All main AI features are controlled in testFrameworkSettings.Debug.json under the section largeLanguageModelsSettings.

Sample settings:

"largeLanguageModelsSettings": {
  "modelSettings": [
    {
      "endpoint": "env_AZURE_OPENAI_ENDPOINT",
      "key": "env_AZURE_OPENAI_KEY",
      "deployment": "gpt-4o"
    },
    {
      "serviceId": "openai-embed",
      "endpoint": "env_AZURE_OPENAI_EMBEDDINGS_ENDPOINT",
      "key": "env_AZURE_OPENAI_EMBEDDINGS_KEY",
      "embeddingDeployment": "text-embedding-ada-002"
    }
  ],
  "qdrantMemoryDbEndpoint": "http://localhost:6333",
  "localCacheConnectionString": "env_LocalCacheConnectionString",
  "localCacheProjectName": "ios_getting_started",
  "shouldIndexPageObjects": false,
  "pageObjectFilesPath": "Pages",
  "memoryIndex": "PageObjects",
  "resetIndexEverytime": false,
  "locatorRetryAttempts": 5,
  "validationsTimeout": 15,
  "sleepInterval": 1,
  "enableSelfHealing": true,
  "enableSmartFailureAnalysis": true
}

Where to configure:

  • The file is in your project root.
  • For cloud, set all keys and endpoints as environment variables.

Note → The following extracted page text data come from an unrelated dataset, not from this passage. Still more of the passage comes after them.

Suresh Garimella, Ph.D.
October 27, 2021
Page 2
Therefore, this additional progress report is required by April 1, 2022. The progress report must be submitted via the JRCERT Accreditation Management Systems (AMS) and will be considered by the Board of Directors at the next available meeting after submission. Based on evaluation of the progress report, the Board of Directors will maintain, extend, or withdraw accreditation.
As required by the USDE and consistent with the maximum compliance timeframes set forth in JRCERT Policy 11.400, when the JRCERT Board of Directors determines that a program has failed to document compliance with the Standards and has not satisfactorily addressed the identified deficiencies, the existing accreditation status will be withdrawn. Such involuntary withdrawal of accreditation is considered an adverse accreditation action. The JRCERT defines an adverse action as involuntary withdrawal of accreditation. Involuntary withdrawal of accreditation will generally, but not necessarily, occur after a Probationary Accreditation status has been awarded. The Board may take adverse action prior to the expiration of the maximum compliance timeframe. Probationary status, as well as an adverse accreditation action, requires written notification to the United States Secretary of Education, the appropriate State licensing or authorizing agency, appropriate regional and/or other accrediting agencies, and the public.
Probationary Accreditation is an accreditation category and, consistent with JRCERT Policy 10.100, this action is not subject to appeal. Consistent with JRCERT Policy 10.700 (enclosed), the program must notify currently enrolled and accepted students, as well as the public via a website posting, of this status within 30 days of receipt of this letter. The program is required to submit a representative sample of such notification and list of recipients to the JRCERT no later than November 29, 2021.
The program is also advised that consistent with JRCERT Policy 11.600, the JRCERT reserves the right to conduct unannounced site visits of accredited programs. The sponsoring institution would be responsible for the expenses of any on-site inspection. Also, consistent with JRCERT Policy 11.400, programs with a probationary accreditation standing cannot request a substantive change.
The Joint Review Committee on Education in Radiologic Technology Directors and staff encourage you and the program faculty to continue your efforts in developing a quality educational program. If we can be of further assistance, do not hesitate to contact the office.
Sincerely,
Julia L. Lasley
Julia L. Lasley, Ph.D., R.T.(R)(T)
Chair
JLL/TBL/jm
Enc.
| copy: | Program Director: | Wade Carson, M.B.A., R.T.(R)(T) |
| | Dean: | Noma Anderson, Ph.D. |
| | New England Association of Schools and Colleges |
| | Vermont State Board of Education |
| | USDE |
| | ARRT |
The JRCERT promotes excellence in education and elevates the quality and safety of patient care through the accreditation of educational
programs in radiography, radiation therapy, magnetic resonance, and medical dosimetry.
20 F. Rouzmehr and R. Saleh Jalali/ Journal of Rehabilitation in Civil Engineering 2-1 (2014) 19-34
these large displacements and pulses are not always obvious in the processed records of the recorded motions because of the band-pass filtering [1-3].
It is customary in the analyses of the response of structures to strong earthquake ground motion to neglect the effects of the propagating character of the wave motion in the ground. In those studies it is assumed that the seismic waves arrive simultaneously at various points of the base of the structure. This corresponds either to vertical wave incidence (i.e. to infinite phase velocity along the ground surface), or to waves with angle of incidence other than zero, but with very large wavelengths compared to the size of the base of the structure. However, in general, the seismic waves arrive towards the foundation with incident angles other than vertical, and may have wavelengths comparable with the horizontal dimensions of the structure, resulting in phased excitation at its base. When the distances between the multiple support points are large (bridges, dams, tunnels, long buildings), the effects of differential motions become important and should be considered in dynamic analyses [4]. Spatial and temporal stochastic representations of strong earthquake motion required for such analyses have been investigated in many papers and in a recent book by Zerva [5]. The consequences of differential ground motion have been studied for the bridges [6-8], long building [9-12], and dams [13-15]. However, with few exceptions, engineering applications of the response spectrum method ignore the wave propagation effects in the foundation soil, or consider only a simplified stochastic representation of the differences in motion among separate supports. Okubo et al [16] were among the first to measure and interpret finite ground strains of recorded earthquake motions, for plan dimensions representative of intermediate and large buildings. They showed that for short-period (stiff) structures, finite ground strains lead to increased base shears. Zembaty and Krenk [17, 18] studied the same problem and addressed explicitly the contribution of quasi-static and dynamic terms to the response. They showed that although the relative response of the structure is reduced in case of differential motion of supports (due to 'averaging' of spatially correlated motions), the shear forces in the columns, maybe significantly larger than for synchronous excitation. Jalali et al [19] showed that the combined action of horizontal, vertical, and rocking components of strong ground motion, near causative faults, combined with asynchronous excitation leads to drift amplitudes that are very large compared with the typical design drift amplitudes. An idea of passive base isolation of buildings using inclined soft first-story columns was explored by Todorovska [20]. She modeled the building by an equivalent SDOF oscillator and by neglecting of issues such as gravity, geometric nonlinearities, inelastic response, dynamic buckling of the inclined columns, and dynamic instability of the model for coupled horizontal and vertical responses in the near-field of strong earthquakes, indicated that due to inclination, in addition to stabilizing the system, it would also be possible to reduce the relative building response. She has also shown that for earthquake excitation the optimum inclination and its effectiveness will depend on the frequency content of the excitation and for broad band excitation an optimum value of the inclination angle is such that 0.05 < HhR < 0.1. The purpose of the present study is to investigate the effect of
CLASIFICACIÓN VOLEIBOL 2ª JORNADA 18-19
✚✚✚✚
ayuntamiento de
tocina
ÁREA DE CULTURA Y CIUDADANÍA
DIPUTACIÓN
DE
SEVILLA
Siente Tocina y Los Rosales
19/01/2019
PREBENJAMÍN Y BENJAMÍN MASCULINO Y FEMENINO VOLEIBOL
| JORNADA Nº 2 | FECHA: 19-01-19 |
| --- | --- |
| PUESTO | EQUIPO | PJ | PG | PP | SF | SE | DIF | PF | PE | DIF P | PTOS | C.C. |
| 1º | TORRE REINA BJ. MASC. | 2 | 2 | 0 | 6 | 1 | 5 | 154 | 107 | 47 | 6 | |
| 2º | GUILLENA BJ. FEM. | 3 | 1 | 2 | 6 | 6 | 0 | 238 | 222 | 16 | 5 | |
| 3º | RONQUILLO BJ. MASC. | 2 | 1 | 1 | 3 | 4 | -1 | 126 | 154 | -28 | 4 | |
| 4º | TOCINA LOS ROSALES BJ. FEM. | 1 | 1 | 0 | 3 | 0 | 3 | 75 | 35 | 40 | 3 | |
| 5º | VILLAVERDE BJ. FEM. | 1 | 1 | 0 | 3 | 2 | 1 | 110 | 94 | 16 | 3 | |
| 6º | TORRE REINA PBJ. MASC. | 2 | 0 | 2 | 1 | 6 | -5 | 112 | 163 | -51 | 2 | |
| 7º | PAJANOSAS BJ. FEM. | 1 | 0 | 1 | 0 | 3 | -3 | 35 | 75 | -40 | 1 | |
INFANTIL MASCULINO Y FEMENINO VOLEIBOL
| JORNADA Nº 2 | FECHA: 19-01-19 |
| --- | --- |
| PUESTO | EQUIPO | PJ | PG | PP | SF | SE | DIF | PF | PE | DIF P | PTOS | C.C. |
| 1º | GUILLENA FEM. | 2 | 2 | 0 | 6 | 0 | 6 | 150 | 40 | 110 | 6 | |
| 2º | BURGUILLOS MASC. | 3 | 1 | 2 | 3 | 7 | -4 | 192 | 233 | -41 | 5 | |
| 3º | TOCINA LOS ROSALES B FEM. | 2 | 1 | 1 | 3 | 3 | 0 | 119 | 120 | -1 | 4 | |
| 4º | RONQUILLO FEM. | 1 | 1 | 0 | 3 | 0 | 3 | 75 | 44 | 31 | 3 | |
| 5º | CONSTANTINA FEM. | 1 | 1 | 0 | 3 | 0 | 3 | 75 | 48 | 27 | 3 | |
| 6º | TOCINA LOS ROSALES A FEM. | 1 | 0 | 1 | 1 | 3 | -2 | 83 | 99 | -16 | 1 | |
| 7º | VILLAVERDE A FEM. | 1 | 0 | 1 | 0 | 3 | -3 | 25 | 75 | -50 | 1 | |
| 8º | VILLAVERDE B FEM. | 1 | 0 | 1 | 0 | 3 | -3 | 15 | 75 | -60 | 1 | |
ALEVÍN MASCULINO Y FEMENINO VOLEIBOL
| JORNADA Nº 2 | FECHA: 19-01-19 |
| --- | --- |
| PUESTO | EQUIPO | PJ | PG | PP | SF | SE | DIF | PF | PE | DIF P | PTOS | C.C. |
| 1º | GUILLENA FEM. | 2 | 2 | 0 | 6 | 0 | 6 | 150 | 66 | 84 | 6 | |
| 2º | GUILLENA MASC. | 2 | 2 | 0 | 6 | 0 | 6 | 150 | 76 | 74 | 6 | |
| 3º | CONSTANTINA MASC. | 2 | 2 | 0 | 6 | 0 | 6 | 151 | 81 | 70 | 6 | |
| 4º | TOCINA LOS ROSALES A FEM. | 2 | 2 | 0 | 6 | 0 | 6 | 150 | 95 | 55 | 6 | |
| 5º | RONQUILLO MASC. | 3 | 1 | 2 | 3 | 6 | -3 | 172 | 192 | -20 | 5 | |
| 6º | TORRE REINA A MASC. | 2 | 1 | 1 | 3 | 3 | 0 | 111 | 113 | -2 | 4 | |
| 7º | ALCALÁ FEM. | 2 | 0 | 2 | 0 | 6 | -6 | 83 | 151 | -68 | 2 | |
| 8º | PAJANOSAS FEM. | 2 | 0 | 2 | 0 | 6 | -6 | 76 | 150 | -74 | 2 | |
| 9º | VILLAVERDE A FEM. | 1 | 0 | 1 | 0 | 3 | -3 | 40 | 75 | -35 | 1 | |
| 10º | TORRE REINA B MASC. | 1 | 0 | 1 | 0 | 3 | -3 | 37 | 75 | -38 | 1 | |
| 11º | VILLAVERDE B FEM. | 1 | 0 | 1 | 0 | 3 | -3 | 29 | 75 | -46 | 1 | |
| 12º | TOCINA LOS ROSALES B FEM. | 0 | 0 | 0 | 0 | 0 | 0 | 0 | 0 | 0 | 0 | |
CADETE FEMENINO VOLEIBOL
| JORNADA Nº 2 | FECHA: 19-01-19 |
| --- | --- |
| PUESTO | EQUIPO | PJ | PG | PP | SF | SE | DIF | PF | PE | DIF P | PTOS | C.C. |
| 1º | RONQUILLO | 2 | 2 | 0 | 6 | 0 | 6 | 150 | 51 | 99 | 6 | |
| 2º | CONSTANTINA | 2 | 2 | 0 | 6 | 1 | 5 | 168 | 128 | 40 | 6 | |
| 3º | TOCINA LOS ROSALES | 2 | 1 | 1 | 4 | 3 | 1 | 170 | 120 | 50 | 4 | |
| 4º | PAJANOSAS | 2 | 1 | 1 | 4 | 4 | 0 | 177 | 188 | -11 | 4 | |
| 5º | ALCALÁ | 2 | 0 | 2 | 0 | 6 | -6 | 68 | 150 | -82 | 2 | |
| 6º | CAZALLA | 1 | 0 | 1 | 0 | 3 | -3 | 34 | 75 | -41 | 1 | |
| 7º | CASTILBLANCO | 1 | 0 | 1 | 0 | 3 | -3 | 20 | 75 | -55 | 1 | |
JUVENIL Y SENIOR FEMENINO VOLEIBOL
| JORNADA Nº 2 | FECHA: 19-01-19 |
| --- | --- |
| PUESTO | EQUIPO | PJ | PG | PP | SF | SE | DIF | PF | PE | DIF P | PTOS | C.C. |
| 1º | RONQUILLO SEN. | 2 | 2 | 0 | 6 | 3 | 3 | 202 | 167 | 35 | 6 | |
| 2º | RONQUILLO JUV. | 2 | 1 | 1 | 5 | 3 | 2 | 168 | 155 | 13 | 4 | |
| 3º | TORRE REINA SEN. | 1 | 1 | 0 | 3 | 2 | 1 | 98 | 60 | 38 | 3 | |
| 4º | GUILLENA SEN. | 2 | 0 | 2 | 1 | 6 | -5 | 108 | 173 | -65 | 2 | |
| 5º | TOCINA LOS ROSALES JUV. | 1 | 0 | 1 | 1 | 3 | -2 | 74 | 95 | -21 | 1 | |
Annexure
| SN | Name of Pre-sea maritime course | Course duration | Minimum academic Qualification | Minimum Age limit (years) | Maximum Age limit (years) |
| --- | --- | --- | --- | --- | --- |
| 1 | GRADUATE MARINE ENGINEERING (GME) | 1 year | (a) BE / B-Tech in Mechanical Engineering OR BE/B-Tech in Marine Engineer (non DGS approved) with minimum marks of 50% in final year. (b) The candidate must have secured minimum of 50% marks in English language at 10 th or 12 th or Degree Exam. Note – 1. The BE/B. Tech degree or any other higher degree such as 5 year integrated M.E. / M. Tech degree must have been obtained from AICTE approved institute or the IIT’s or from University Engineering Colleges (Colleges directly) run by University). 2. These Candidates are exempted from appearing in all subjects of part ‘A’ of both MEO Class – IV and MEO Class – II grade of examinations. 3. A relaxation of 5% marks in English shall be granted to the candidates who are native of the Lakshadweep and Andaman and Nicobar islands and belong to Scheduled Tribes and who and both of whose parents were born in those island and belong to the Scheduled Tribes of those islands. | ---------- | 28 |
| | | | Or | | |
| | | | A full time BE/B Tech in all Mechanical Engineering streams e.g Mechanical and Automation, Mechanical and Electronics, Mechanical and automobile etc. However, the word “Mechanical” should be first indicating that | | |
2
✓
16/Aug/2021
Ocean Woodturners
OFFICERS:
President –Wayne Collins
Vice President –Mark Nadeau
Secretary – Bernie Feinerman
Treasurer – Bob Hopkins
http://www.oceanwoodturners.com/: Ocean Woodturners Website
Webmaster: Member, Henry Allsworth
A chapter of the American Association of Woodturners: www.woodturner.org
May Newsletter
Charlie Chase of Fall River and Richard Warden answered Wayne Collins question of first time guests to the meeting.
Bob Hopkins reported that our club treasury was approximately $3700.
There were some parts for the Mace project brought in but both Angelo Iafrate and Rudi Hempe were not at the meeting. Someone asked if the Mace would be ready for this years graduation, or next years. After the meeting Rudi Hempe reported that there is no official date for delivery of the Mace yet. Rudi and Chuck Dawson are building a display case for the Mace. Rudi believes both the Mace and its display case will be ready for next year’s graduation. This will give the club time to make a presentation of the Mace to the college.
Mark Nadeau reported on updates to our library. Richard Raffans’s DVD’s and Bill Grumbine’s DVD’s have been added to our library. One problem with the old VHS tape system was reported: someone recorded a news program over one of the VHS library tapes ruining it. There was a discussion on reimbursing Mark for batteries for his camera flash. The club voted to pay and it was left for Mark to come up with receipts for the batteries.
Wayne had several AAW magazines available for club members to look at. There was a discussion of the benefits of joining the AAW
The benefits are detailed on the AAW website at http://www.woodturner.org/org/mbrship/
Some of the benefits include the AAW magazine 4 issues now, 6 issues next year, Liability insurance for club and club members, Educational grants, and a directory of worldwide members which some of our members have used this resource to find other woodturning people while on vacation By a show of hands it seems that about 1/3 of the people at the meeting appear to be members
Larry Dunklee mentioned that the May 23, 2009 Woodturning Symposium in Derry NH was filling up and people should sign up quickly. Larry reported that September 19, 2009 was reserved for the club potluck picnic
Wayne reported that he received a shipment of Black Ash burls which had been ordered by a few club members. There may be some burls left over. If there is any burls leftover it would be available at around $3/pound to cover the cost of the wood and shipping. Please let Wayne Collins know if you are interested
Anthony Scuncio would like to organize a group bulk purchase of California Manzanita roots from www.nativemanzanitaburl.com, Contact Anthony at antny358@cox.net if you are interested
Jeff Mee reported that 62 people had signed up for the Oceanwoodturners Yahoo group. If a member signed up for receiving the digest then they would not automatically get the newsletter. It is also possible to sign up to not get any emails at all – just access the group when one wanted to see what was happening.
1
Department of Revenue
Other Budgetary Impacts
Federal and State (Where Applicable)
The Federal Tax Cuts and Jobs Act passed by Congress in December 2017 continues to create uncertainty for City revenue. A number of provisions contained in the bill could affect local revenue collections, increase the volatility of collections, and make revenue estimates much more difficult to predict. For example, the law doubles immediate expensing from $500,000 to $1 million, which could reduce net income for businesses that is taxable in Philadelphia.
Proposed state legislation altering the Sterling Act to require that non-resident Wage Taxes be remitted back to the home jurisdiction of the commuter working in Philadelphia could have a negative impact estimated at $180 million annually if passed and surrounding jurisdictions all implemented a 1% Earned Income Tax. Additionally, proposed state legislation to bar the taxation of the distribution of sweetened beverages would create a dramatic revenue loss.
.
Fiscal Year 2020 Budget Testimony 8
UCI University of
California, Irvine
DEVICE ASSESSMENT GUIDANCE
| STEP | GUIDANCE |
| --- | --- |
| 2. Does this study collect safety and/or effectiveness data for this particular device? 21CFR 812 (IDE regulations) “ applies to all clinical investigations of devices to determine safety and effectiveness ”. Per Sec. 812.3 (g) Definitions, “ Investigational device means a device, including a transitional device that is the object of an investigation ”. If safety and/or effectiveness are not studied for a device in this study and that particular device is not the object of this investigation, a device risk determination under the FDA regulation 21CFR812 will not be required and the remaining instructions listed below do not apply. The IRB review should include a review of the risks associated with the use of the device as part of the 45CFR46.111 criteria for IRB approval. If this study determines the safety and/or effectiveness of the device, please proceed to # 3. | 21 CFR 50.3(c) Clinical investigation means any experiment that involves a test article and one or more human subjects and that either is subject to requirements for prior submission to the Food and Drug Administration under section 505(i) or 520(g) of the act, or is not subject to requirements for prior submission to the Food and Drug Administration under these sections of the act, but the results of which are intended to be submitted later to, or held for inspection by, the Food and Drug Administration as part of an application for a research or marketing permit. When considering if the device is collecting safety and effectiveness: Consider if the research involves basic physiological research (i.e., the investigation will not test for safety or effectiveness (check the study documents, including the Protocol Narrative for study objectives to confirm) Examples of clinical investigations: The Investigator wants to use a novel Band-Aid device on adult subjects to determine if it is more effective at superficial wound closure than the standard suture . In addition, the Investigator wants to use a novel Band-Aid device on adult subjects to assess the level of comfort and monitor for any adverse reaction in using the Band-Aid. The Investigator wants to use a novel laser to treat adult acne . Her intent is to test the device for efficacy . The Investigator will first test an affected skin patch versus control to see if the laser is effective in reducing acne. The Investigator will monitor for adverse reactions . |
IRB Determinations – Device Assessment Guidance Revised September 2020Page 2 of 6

Docker Compose for Qdrant and local cache:

docker-compose -f docker-compose.local_cache_postgres.yml up -d
  • The compose file is in your repo root.
  • For cloud, deploy Qdrant and update configuration.

DB caching:

  • All resolved prompt-locators are cached and reused for future runs.
  • The cache can be reset via localCacheProjectName.

Troubleshooting & Examples

  • When self-healing is triggered, you’ll see log lines like:
    • ⚠️ RAG-located element not present. Trying cached selectors...
    • 🧠 Caching new selector for 'find the compute sum button': nspredicate=label == 'ComputeSumButton'
    • ✅ Using cached selector.
  • If self-healing fails, smart AI analysis explains the problem and next steps.